> _PROMPT_
Omit pictures and quote the listing below line by line, from its start through the line that holds "index mcp: (505, 460)".

> _INFORMATION PROVIDED_
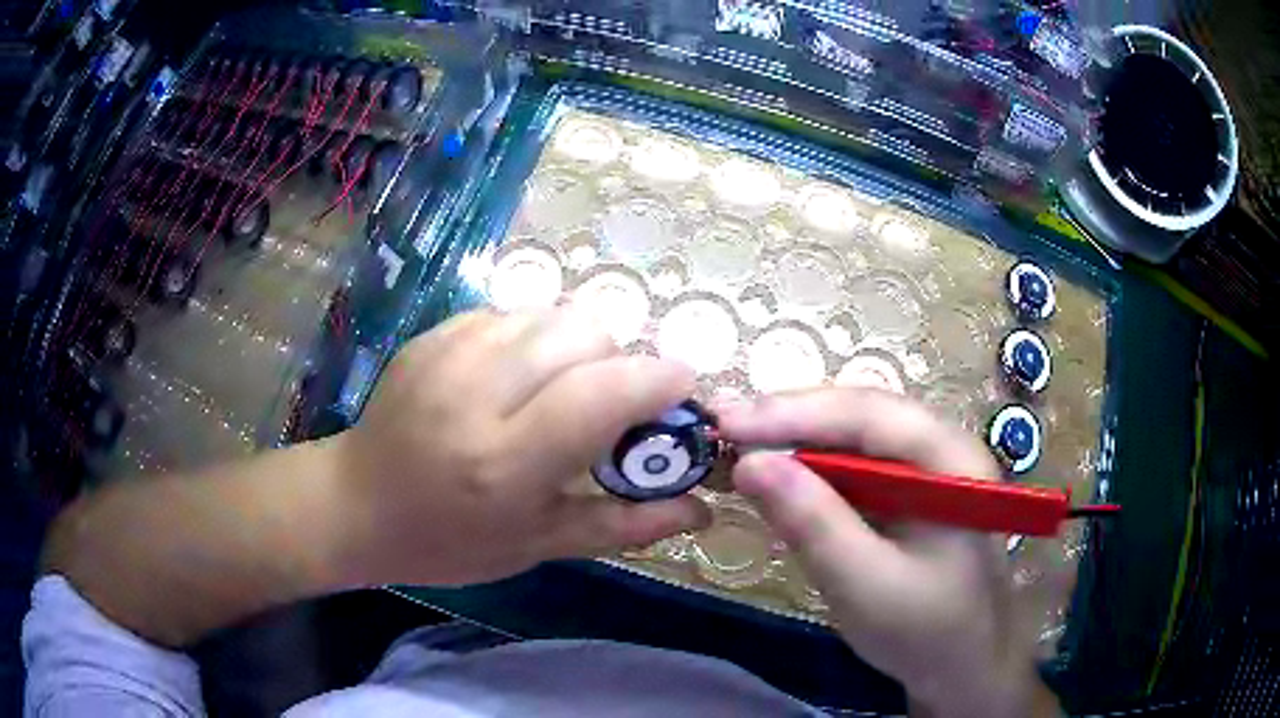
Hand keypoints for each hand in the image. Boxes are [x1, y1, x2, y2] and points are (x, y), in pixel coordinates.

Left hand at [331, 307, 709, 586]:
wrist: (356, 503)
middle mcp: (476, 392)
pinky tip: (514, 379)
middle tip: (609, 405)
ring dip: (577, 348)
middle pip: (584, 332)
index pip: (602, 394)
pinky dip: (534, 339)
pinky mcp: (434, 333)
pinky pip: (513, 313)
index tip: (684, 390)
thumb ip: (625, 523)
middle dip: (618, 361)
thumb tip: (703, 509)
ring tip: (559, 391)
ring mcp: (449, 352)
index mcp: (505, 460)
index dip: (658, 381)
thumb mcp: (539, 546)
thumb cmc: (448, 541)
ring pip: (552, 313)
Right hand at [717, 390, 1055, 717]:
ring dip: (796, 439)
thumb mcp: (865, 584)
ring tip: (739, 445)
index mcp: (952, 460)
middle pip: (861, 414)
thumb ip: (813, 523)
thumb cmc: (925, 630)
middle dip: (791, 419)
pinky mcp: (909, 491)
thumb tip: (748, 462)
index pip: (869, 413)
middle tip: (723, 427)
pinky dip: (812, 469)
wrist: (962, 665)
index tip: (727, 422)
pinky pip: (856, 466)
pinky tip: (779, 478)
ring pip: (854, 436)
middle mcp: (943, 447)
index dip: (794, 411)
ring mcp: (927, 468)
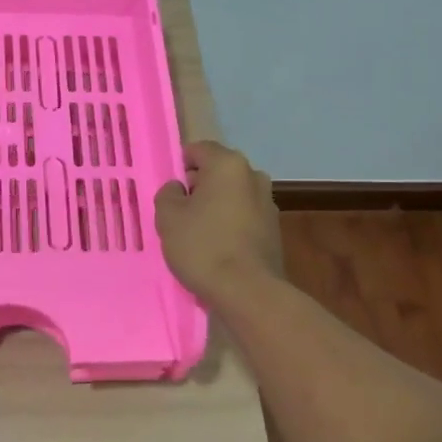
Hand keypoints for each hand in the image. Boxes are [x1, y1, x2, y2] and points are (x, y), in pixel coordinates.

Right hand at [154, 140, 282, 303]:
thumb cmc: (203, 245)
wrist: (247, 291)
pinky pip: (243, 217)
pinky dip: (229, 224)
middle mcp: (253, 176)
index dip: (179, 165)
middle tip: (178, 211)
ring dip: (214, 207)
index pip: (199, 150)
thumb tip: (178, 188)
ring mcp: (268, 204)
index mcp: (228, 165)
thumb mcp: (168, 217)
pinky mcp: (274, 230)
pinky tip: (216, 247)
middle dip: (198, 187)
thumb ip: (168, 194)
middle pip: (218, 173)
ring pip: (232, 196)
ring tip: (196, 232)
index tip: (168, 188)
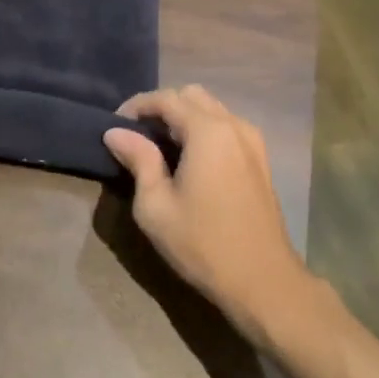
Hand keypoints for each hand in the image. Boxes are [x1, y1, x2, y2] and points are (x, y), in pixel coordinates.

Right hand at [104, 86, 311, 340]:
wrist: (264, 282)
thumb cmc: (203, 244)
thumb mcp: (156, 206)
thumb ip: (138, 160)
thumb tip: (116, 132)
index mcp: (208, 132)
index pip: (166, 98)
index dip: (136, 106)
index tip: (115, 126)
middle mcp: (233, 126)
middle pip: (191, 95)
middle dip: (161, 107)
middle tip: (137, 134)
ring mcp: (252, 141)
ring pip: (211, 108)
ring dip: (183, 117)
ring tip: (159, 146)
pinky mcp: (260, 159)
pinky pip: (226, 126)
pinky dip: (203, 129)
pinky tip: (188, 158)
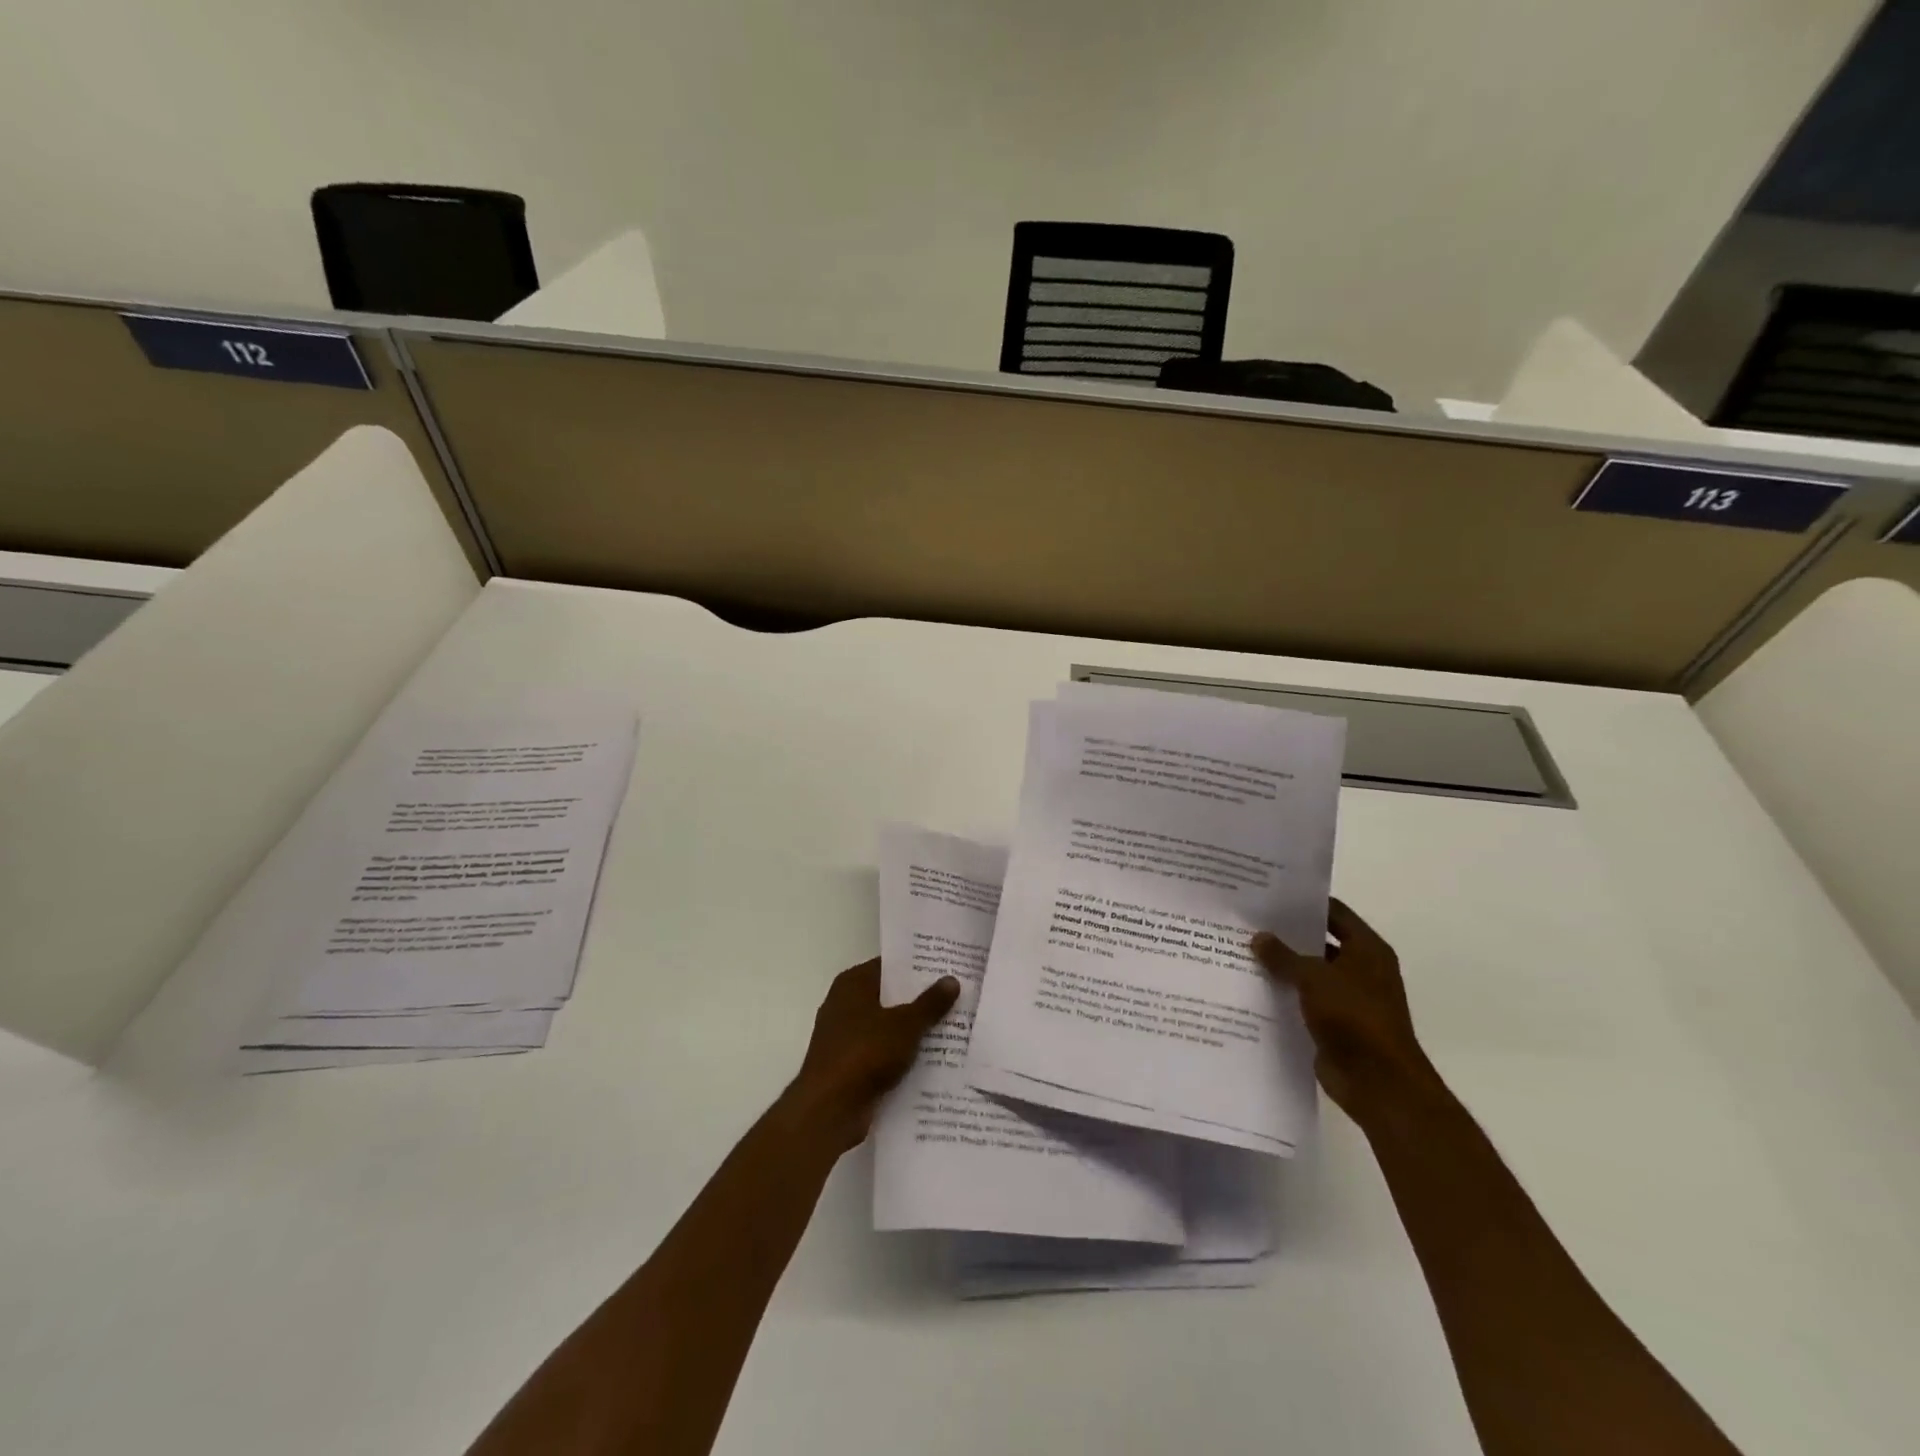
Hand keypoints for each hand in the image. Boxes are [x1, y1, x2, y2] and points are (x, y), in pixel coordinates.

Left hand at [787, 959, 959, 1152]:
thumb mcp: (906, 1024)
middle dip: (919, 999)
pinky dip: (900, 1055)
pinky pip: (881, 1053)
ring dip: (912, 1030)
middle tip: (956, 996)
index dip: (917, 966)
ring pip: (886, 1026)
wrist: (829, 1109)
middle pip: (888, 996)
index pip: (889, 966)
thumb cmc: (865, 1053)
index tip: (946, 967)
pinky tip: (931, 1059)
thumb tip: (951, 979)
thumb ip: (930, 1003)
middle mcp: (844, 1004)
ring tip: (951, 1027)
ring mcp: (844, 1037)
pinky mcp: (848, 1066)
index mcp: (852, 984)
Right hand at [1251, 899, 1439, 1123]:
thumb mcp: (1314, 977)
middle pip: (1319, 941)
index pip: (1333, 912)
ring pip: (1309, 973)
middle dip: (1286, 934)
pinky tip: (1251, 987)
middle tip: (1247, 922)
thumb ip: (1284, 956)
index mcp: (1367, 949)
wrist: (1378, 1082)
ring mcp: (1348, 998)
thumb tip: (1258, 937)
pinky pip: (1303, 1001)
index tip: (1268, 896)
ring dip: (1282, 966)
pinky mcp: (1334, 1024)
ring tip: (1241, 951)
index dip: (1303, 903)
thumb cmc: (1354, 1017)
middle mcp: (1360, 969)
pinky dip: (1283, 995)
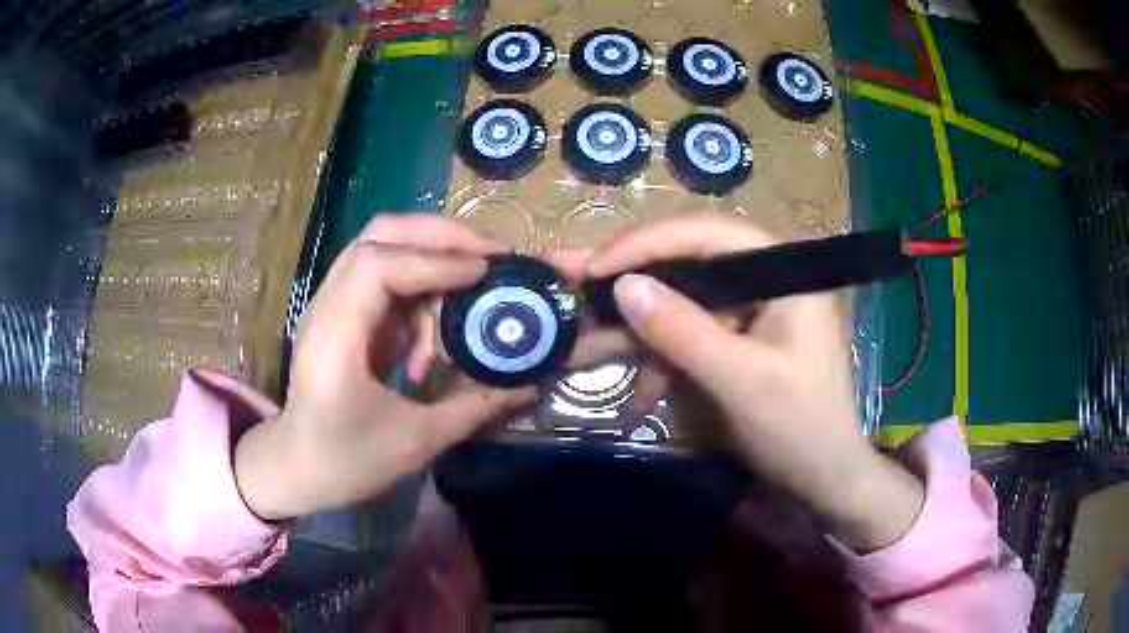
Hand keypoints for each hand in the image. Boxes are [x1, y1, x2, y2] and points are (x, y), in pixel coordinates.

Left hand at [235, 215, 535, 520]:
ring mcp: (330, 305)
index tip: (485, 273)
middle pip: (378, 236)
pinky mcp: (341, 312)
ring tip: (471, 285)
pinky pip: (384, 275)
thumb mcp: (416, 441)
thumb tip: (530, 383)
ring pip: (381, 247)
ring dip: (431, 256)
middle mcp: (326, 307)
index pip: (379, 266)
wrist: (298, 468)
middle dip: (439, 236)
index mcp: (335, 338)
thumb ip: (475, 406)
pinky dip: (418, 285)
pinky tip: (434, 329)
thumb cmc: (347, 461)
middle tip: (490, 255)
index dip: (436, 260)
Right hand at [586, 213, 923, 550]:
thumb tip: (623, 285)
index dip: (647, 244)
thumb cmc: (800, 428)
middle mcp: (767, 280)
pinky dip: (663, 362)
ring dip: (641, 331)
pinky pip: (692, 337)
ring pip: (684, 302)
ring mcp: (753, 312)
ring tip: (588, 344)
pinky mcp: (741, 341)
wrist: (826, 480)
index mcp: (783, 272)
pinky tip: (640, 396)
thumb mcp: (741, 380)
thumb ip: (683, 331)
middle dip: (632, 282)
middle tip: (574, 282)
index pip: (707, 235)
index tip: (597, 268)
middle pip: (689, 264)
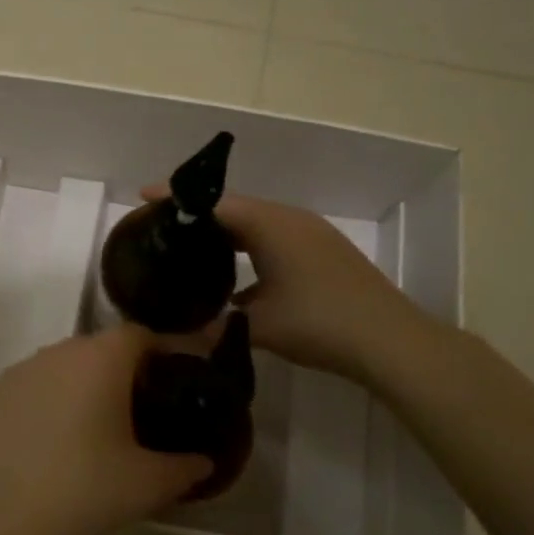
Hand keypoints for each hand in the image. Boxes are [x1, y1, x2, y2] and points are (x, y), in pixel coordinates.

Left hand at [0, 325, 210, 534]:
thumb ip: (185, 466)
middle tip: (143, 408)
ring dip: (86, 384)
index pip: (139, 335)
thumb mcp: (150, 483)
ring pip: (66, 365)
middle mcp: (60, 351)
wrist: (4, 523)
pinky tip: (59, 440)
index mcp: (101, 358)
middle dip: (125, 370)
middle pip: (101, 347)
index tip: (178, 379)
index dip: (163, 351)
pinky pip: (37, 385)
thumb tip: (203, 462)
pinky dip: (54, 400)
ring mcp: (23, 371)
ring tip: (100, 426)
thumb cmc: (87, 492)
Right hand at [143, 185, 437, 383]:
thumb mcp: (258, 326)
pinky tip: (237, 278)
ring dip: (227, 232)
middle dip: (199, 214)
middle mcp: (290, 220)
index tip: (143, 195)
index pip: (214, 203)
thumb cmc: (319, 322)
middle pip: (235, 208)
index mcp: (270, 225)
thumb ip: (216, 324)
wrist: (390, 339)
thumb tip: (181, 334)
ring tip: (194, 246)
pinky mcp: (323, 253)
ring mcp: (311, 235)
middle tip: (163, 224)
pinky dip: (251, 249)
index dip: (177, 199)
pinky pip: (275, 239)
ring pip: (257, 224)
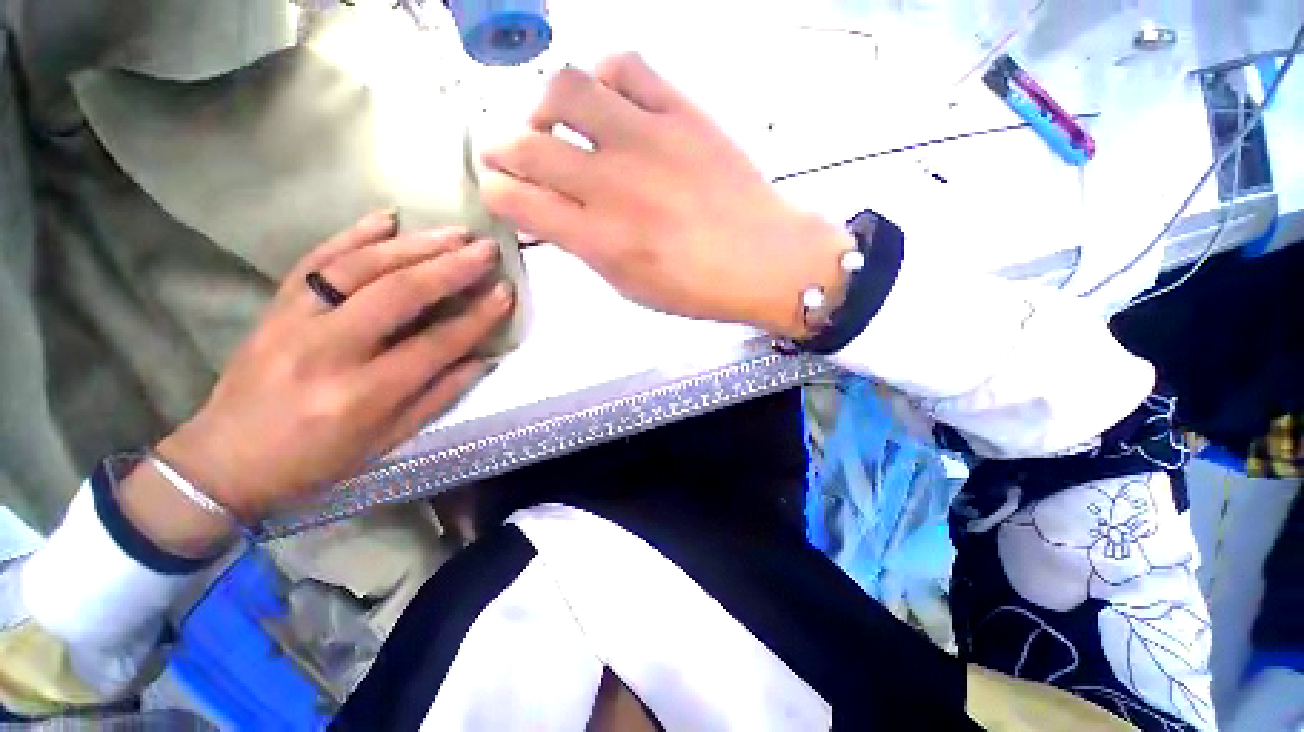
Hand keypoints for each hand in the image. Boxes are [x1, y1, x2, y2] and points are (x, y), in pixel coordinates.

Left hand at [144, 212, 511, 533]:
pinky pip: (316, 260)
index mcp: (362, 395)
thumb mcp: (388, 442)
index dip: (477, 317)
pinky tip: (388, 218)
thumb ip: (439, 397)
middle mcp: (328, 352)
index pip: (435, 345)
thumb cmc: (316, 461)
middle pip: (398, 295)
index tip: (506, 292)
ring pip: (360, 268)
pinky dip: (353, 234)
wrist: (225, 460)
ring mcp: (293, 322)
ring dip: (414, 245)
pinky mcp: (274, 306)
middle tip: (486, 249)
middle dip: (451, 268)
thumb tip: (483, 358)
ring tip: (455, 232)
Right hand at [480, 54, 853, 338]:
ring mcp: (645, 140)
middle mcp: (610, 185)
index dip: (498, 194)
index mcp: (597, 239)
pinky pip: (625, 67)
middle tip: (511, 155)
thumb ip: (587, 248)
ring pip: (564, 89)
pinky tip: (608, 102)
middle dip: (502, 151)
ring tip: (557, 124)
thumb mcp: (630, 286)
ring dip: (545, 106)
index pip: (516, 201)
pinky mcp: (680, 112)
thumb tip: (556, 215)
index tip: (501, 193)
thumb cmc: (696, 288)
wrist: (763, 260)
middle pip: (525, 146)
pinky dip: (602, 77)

> _SOLUTION TO THIS PROBLEM_
Hand keypoints for each hand in the image. Boxes are [x1, y1, x2, y2] and points are (x, y), in pixel coordinates.

Left hand at [331, 307, 709, 586]:
wrist: (356, 503)
middle mcp: (476, 392)
pinky tip: (514, 379)
middle tip: (609, 405)
ring dip: (577, 348)
middle pip: (584, 332)
index pip: (602, 394)
pinky dip: (534, 339)
pinky mcp: (434, 333)
pinky pip: (513, 313)
index tip: (684, 390)
thumb ip: (625, 523)
middle dip: (618, 361)
thumb tip: (703, 509)
ring tip: (559, 391)
ring mcp: (449, 352)
index mcp: (505, 460)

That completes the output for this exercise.